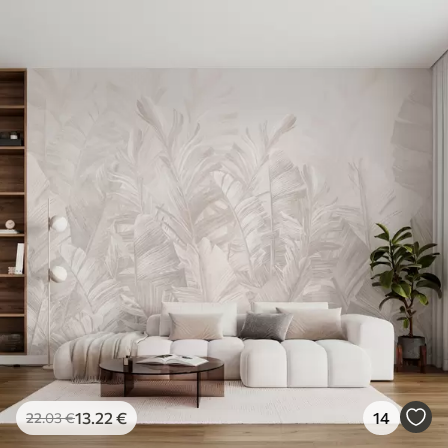
Standard
45
.00
27
.00
€
/m²
Premium
56
.67
34
.00
€
/m²
Premium vinil
65
.00
39
.00
€
/m²
Peel and Stick
81
.67
49
.00
€
/m²
13
.22
€
14
22
.03
€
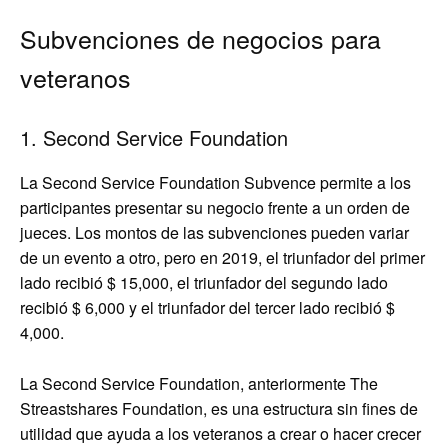
Subvenciones de negocios para
veteranos
1. Second Service Foundation
La Second Service Foundation Subvence permite a los
participantes presentar su negocio frente a un orden de
jueces. Los montos de las subvenciones pueden variar
de un evento a otro, pero en 2019, el triunfador del primer
lado recibió $ 15,000, el triunfador del segundo lado
recibió $ 6,000 y el triunfador del tercer lado recibió $
4,000.
La Second Service Foundation, anteriormente The
Streastshares Foundation, es una estructura sin fines de
utilidad que ayuda a los veteranos a crear o hacer crecer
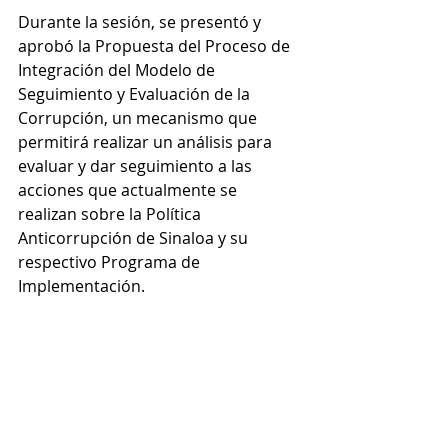
Durante la sesión, se presentó y 
aprobó la Propuesta del Proceso de 
Integración del Modelo de 
Seguimiento y Evaluación de la 
Corrupción, un mecanismo que 
permitirá realizar un análisis para 
evaluar y dar seguimiento a las 
acciones que actualmente se 
realizan sobre la Política 
Anticorrupción de Sinaloa y su 
respectivo Programa de 
Implementación.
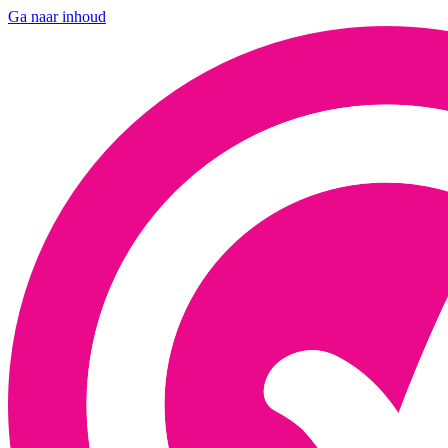
Ga naar inhoud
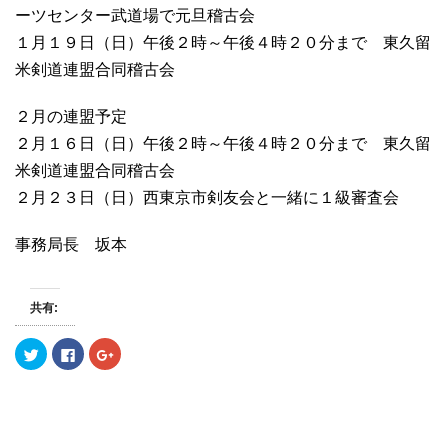
ーツセンター武道場で元旦稽古会
１月１９日（日）午後２時～午後４時２０分まで 東久留
米剣道連盟合同稽古会
２月の連盟予定
２月１６日（日）午後２時～午後４時２０分まで 東久留
米剣道連盟合同稽古会
２月２３日（日）西東京市剣友会と一緒に１級審査会
事務局長 坂本
共有:
ク
F
ク
リ
a
リ
ッ
c
ッ
ク
e
ク
し
b
し
て
o
て
T
o
G
w
k
o
i
で
o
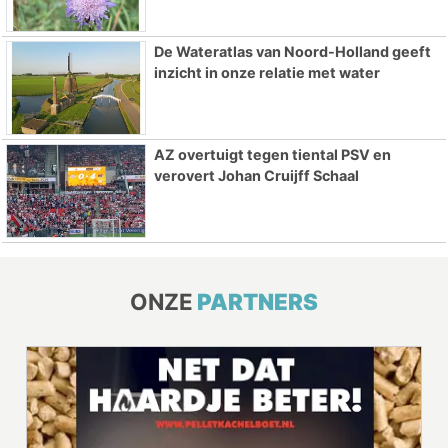
De Wateratlas van Noord-Holland geeft
inzicht in onze relatie met water
AZ overtuigt tegen tiental PSV en
verovert Johan Cruijff Schaal
ONZE
PARTNERS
***
* Exercise aim:
Output every record exactly, minus the pictures.

* Reply:
Standard
45
.00
27
.00
€
/m²
Premium
56
.67
34
.00
€
/m²
Premium vinil
65
.00
39
.00
€
/m²
Peel and Stick
81
.67
49
.00
€
/m²
13
.22
€
14
22
.03
€
Subvenciones de negocios para
veteranos
1. Second Service Foundation
La Second Service Foundation Subvence permite a los
participantes presentar su negocio frente a un orden de
jueces. Los montos de las subvenciones pueden variar
de un evento a otro, pero en 2019, el triunfador del primer
lado recibió $ 15,000, el triunfador del segundo lado
recibió $ 6,000 y el triunfador del tercer lado recibió $
4,000.
La Second Service Foundation, anteriormente The
Streastshares Foundation, es una estructura sin fines de
utilidad que ayuda a los veteranos a crear o hacer crecer
Durante la sesión, se presentó y 
aprobó la Propuesta del Proceso de 
Integración del Modelo de 
Seguimiento y Evaluación de la 
Corrupción, un mecanismo que 
permitirá realizar un análisis para 
evaluar y dar seguimiento a las 
acciones que actualmente se 
realizan sobre la Política 
Anticorrupción de Sinaloa y su 
respectivo Programa de 
Implementación.
Ga naar inhoud
ーツセンター武道場で元旦稽古会
１月１９日（日）午後２時～午後４時２０分まで 東久留
米剣道連盟合同稽古会
２月の連盟予定
２月１６日（日）午後２時～午後４時２０分まで 東久留
米剣道連盟合同稽古会
２月２３日（日）西東京市剣友会と一緒に１級審査会
事務局長 坂本
共有:
ク
F
ク
リ
a
リ
ッ
c
ッ
ク
e
ク
し
b
し
て
o
て
T
o
G
w
k
o
i
で
o
De Wateratlas van Noord-Holland geeft
inzicht in onze relatie met water
AZ overtuigt tegen tiental PSV en
verovert Johan Cruijff Schaal
ONZE
PARTNERS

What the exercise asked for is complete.